Experience related to research, academia, government and financial services.

Educational Requirements: MBA is Gold

No. 1: The MBA remains gold. Declaring that "the MBA is the gold standard for sustainability chiefs, with engineering, science and communications all coming in second," the report puts "formal educational backgrounds in public health, education and PhDs" as "largely irrelevant."

And contrary to popular sentiment, the surveyors predict that in five years, the MBA will "actually increase their importance with engineers dropping in desirability."

Sustainability-focused degree programs and management programs with a concentration on CSR also rated highly. Respondents believed that these programs, "best address the training needs for a CSO."

No. 2: Engineering degrees that focus on sustainable design, carbon management processes and lifecycle sciences.

Avoid: Degrees in sustainable communications.

The Evolution of Sustainability—and the CSO

The importance of sustainability as a strategic lever is growing, and quickly, according to the survey.

    •25% percent of respondents cited it as a "top 5 strategic priority."
    •An additional 65 percent ranked sustainability as a "top 10 strategic initiative."
    •Only 4 percent of respondents rated it as "not important."

Leadership Ranks: Where Does the CSO Sit?

While 64 percent of sustainability chiefs/managers report directly to the CEO or Board of Directors, the survey projects a 13 percent increase in the next five years. "In other words, sustainability goes, and will continue to go, straight to the top."

Return on Investing in Sustainability: What's the Motivation?

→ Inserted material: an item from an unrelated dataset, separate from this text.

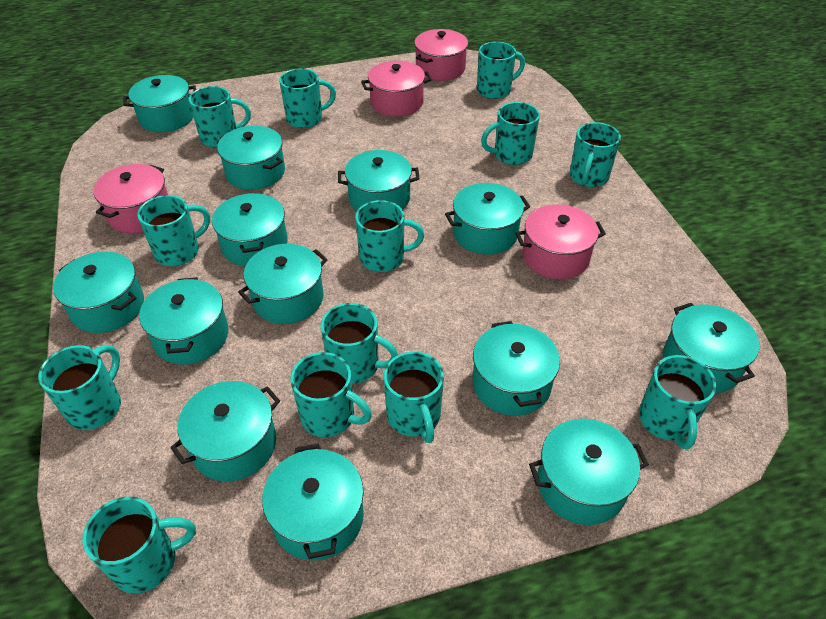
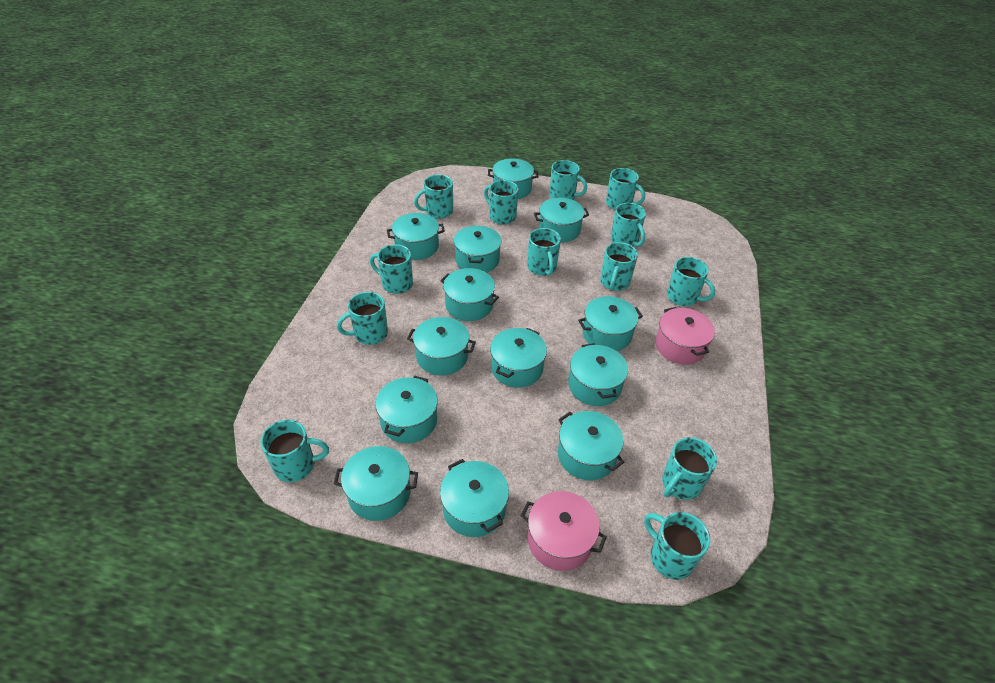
pink pot: [93,164,168,233] [361,61,432,117] [414,29,468,81] [516,204,606,279] = 4 -> [520,491,607,571] [655,307,715,365] = 2

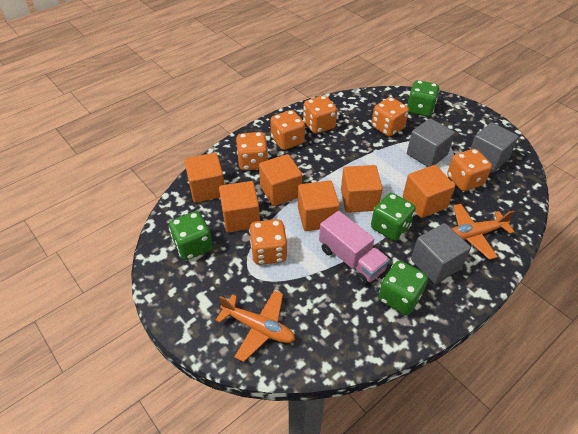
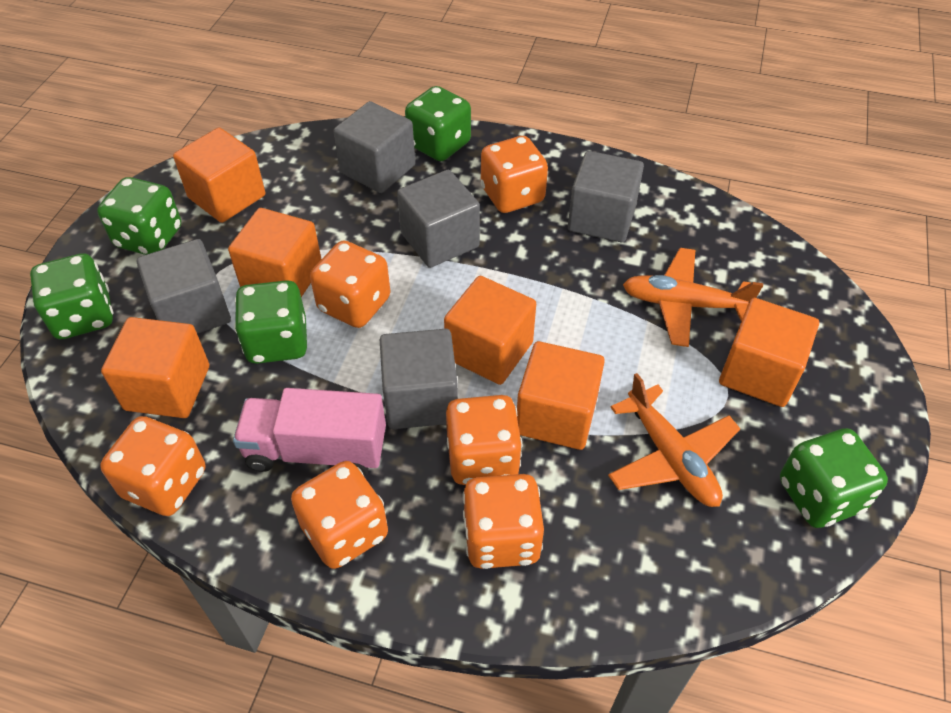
green dice: [169,211,213,260] [371,193,416,241] [378,261,428,315] [407,80,440,117] = 4 -> [30,253,113,339] [97,177,181,255] [234,280,307,364] [405,86,471,161] [780,428,888,528] = 5
grey cube: [407,118,455,167] [411,223,471,284] [470,122,519,172] = 3 -> [137,239,231,334] [334,101,415,193] [380,329,458,429] [397,170,480,268] [568,151,644,242] = 5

Motivations differed widely among industries—and companies, reports the survey. But the top picks, in no particular order, include:

      •Cost Savings

      •Competitive Advantage

      •Environmental Benefits

    •Customer Demand

Least important:

      •Government policy

      •Employee attraction and retention

    •Social and community benefits

Editor's Note: While some of these might sound counterintuitive to many who stay deeply embedded in the "need for sustainability/CSR" argument, they speak of a bottom line reality of business. If the consumer demands and competitive advantage follows, pursuing sustainability is a no-brainer. As a vocal proponent for the collaboration of HR and CSR, however, I was—as many will be—dismayed to see that "employee attraction and retention" remain low on the totem pole.

Without employee motivation and ambassadorship, companies don’t stand a chance in the long term game of survival. And this is quickly becoming a differentiator for jobseekers, who increasingly want to work for a company that aligns with their personal values, and ensures a holistic career path.

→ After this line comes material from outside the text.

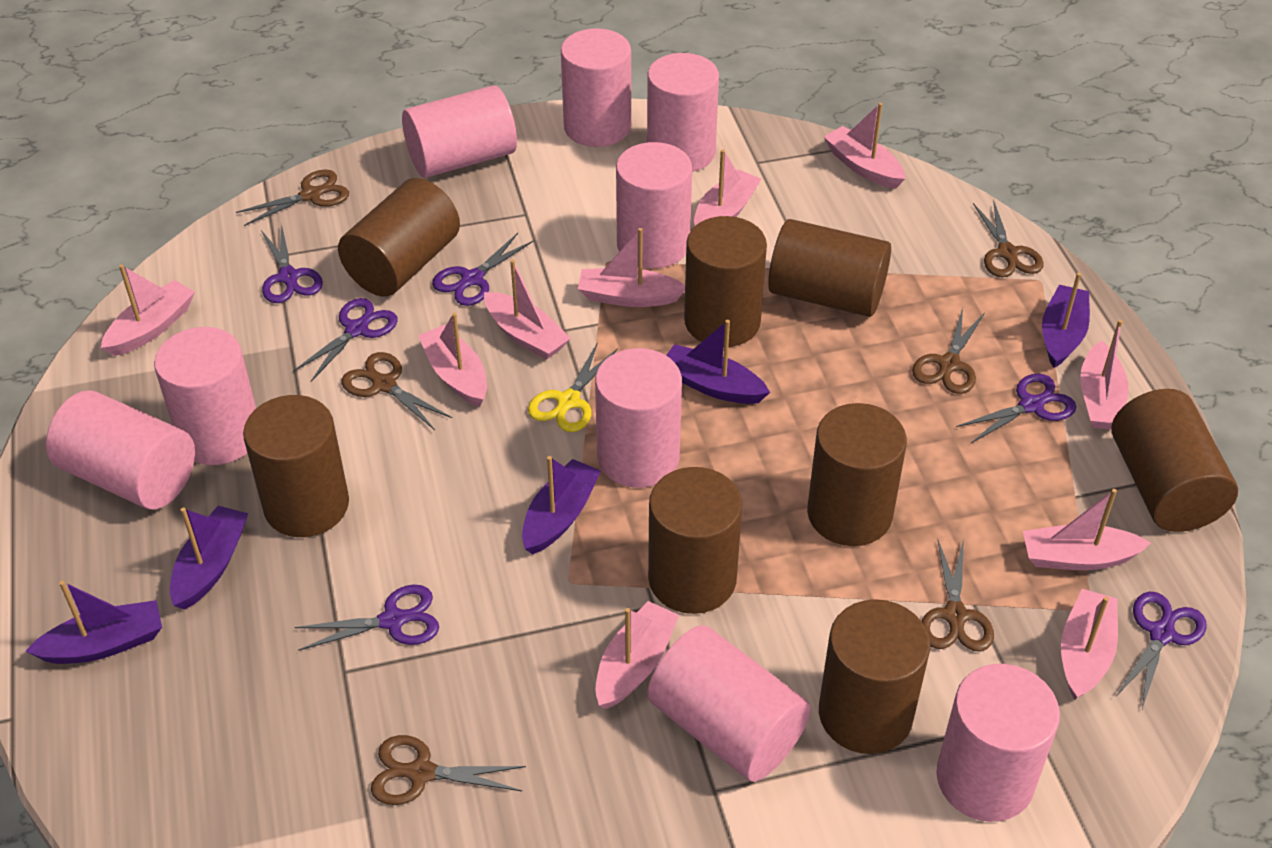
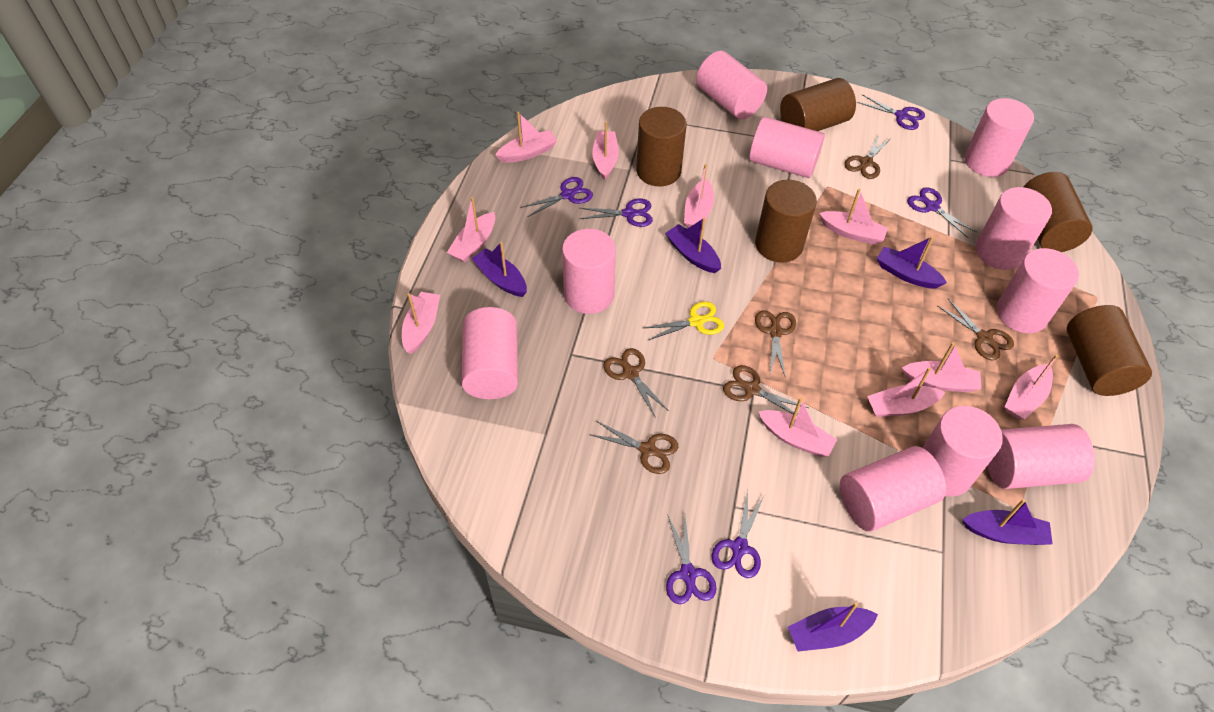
brown cylinder: [243,395,349,537] [338,178,460,297] [648,467,742,614] [684,216,767,347] [768,219,891,317] [807,403,907,546] [819,599,930,754] [1112,389,1238,532] = 8 -> [636,107,687,186] [755,180,817,263] [780,78,856,131] [1024,172,1093,252] [1067,305,1152,396] = 5
pink cylinder: [46,390,195,510] [154,327,256,465] [402,85,517,178] [561,28,631,147] [595,348,682,488] [616,142,692,268] [647,53,719,172] [647,625,810,782] [936,664,1060,822] = 9 -> [461,307,518,399] [562,229,616,314] [696,51,767,119] [749,117,825,178] [840,446,946,532] [923,406,1003,497] [965,98,1034,177] [975,187,1052,270] [987,424,1095,489] [997,248,1079,333] = 10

When will your management team make this connection? As soon as the ongoing wave of boomer retirements starts to hit your industry, demanding new hires—and mindsets that prefer business models that eschew short term profits for long term sustainability.

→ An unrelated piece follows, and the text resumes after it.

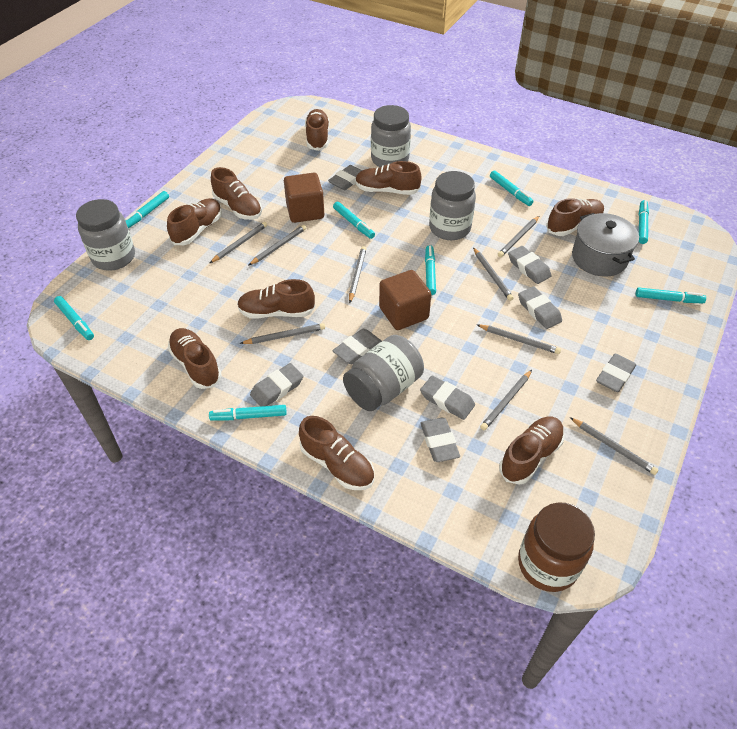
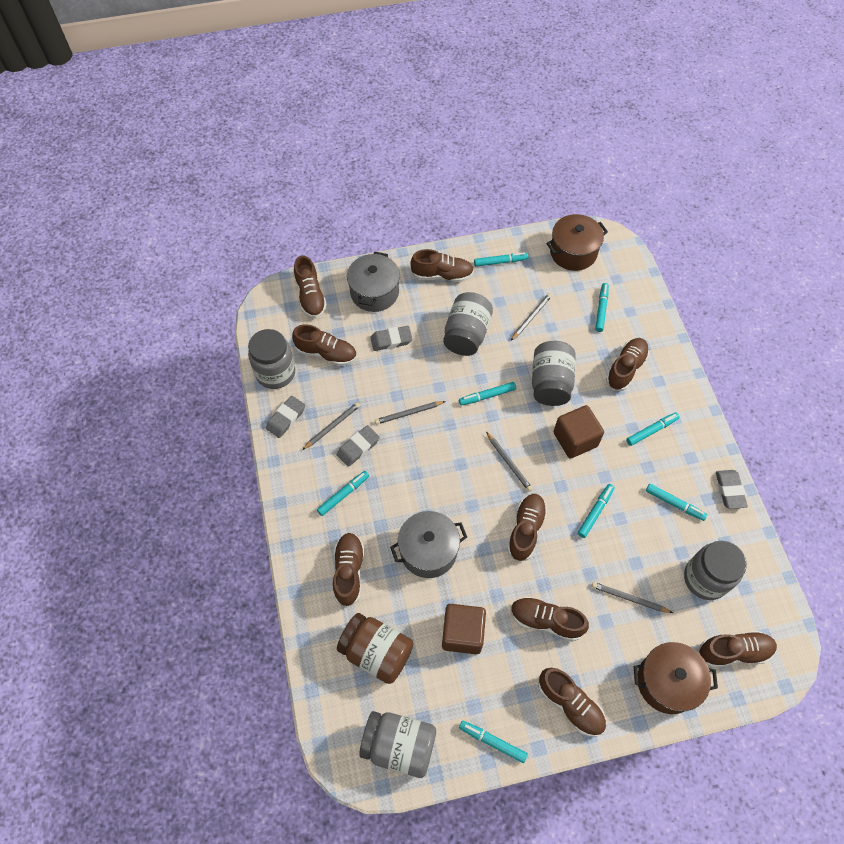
brown pot: none = 0 -> [546,214,608,271] [634,642,718,714] = 2
grey eraser: [250,363,304,407] [328,165,362,190] [332,329,382,364] [420,376,475,420] [420,418,460,462] [508,246,551,284] [518,287,562,329] [596,354,636,392] = 8 -> [266,396,305,438] [337,425,380,467] [370,326,412,351] [716,470,748,509] = 4
grey jar: [76,199,135,271] [343,335,424,411] [371,105,411,167] [429,171,476,240] = 4 -> [248,329,295,389] [359,711,436,778] [443,292,493,356] [532,341,576,406] [684,541,747,600] = 5
grey pencil: [210,222,267,263] [240,323,325,344] [249,225,306,265] [349,246,366,303] [473,247,514,301] [477,325,561,354] [480,370,532,430] [498,216,539,257] [570,417,658,475] = 9 -> [302,402,360,450] [375,401,446,424] [486,432,533,492] [511,293,552,341] [592,582,673,613] = 5
grey pot: [572,213,639,277] = 1 -> [347,252,400,312] [390,511,467,578] = 2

As the survey states, chief sustainability officers who "exhibit personal behaviors that reflect the message they are preaching were more likely to experience success, both in their careers and the programs they develop." Obvious for many, but important to note, because driving change starts with an individual: you. Or as contributor Bruno Slewinksi put it last week, "with some internal social responsibility."

And finally, says the report: "The importance of personal behaviors that reflect values of sustainability will no longer be very important: it will be a qualifying factor. [And] 2011 is swiftly becoming the year of the CSO."